Amitabh, who has been entertaining Hindi movie buffs for over four decades, says he is "not politically aware". But he hopes that citizens exercise their right well.
Suited and booted, the suave thespian spoke more about "Bhoothnath Returns", its content and his views on politics.
"I am not a politician. And I don't follow politics very well," he said when asked to comment on who the "sher" (lion) among Indian politicians was.
His movie magnifies the loopholes in the country's political scenario. In Big B's words, it focusses on "some of the faults and obvious things like corruption; people not doing the kind of work they are supposed to do; and taking up responsibility".
"Somewhere I feel it also rings a bell with reality. If it touches a chord somewhere, I am very happy about it," he said of his expectations from the film's underlying message on the need to root corruption out of the system.

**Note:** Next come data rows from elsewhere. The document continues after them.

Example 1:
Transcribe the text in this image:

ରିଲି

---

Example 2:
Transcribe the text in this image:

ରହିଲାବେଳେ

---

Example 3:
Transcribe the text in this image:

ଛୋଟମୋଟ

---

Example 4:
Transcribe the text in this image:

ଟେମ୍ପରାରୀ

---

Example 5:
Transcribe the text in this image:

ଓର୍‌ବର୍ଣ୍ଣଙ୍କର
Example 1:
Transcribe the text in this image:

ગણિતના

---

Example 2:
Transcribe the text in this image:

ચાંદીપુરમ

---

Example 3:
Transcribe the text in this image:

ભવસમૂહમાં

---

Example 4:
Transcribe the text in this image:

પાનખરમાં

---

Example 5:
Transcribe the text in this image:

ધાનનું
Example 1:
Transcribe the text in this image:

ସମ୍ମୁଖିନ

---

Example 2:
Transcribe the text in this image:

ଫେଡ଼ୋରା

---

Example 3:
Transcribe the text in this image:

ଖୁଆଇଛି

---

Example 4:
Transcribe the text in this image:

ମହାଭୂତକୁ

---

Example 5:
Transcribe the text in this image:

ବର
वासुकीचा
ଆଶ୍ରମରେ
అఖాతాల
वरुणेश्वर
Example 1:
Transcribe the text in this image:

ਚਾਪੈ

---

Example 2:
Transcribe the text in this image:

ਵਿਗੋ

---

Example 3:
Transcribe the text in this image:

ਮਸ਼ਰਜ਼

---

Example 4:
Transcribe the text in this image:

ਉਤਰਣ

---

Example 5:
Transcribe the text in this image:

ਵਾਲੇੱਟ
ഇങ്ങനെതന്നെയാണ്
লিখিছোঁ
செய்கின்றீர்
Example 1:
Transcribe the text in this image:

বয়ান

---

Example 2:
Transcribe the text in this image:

A sequel to the 2008 film "Bhootnath", it features Amitabh singing, dancing and entertaining the audience as though he's 17.
'Bbuddah...hoga tera baap', really!
And he won't stop as yet.
"I keep getting work, and once you commit, you have to do it. Till my body is working, I will make it work. When it stops, I will stop working," he said in his inimitable style.
Post "Bhoothnath Returns", he already has multiple shoes to fit into - his debut TV serial, new films, new season of "Kaun Banega Crorepati" and more. How does he manage it all?
Pat came an endearing reply: "Well, there's a lovely thing called a shoehorn - you use it, and off you go!"